Yah, sekali lagi itu subjektif, ya... Kalau ditanya, mengapa beliau? Mungkin karena setiap senyum itu khas, tetapi yang paling terasa itu bukan sekedar --seperti definisi-- tarikan otot-otot terutama di tepi-tepi bibir, tetapi yang membawa serta emosi berupa keriangan dari dalam pemilik senyum itu. Nah, sepertinya senyum beliau punya karakteristik sedemikian.
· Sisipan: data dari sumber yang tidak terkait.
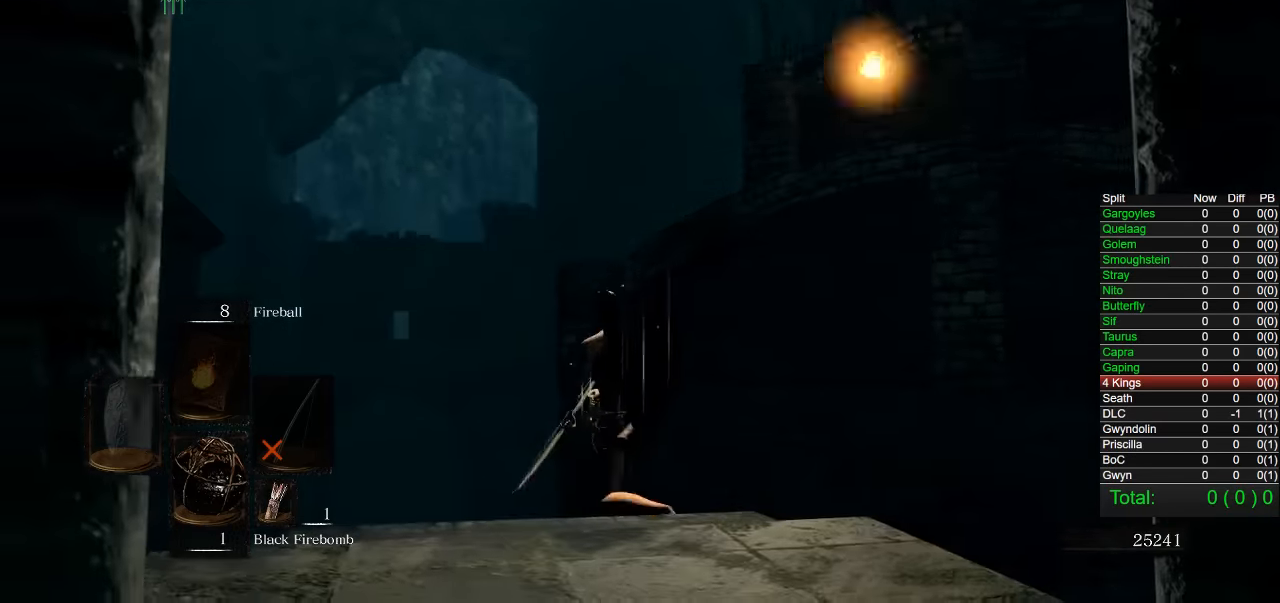
{"dt_ms": 500, "buttons": [], "left_stick": "up", "right_stick": "center"}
Tunggu sebentar... Sudahkah kamu tersenyum hari ini? Agak sulit bagi beberapa orang --juga termasuk aku sih-- untuk berbuat sedemikian. Mungkin perlu diingatkan tentang "senyum itu ibadah" (hadits yah? Duh, tak mahir soal sedemikian aku). Yang jelas, setelah segala turbulensi seharian kemarin --soal motor, disemprot orang yang membayar tagihan di atm padahal BUKAN aku yang meneriaki dia agar mempercepat aktivitasnya, tanah sisa hujan yang ikut berputar di ban sepeda dan berakhir di tas, ringkas kata: "Semuanya-- hari ini sepertinya matahari kembali bersinar. Sinarnya hangat, tak seterik sebelum hujan kemarin, sekaligus membawa banyak energi --siap panen, he he...
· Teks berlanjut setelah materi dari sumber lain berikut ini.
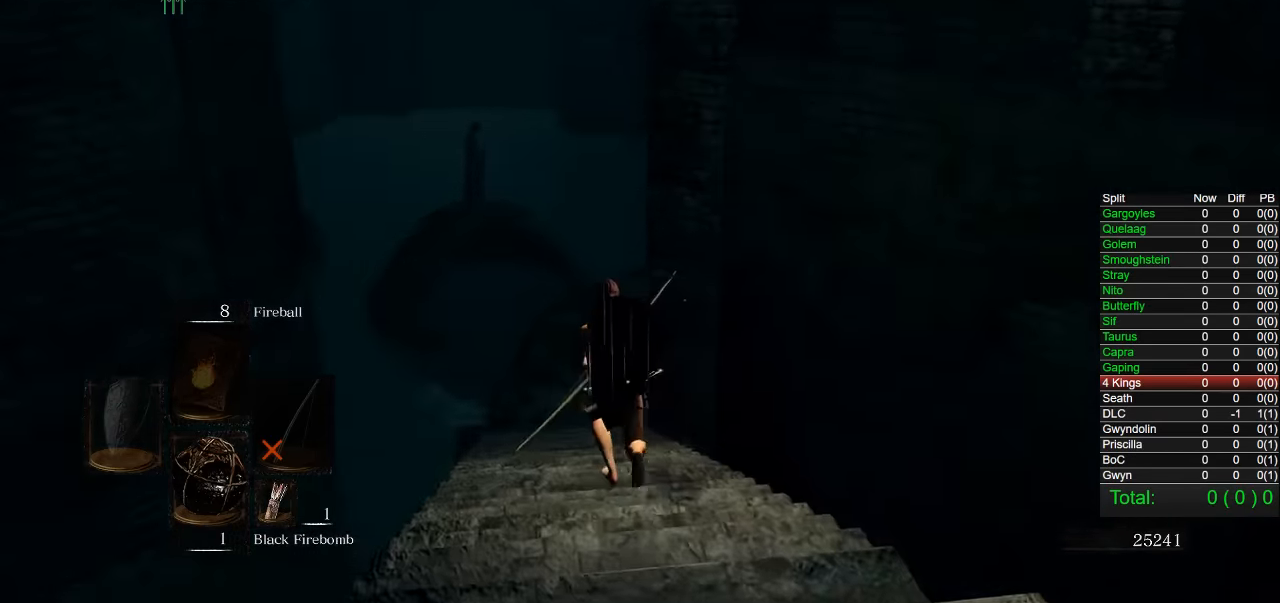
{"dt_ms": 500, "buttons": [], "left_stick": "center", "right_stick": "center"}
Yeiii.... Jelang siang ini, importir timah (IV) klorida itu mengabarkan bahwa zat itu sudah sampai di bea cukai, dan esok hari akan diantar ke Lab. Wahhh... Semangat, Rif, Din... Besok mulai kita dari membuat dopan antimoni. Yang jelas, dengan datangnya berita itu, yang pertama kukabarkan malah Alfian. He he, habis di Lab tak ada orang selain dia. Kemudian barulah Pak Herman yang tiba di Lab selepas Dzuhur. Oh iya, ruang yang dahulu ditempati Pak Bus kini ditempati Pak Herman. Ada hikmah juga ternyata dengan berpulangnya Pak Bus.
Kemudian, setelah pemberitahuan ke Pak Herman, aku malah lupa menghubungi Dini. Betul, sampai ketika aku memotongi kaca dan Dini mengirim pesan pendek, baru aku beritahu dia. Satu kata yang mewakili perasaan kami bertiga mungkin: "grateful". Uff, saatnya memulai Rif. Semangat!! (Kata Dini sih, begitu.. ^_^)
Lalu, sore ini sampai lewat Maghrib mengawasi ujian pendahuluan praktikum DT. Cukup tenang, meskipun terasa salah juga membiarkan entah-siapa-namanya-itu, yang telah menyelesaikan ujiannya, mengobrol dengan kawannya yang belum selesai. Hey... Kenapa masih terus menulis padahal telah berakhir batas waktunya. Biar kuingat saja anak itu dengan satu kata "Cina". Maaf ya, bukan maksud apa-apa, tetapi yang tersingkat untuk menyimpulkan "kulit kuning"-"mata sipit"-"kalau senyum hilang matanya" itu, buatku, cuma "Cina. Ujian akhir nanti di depan untukmu.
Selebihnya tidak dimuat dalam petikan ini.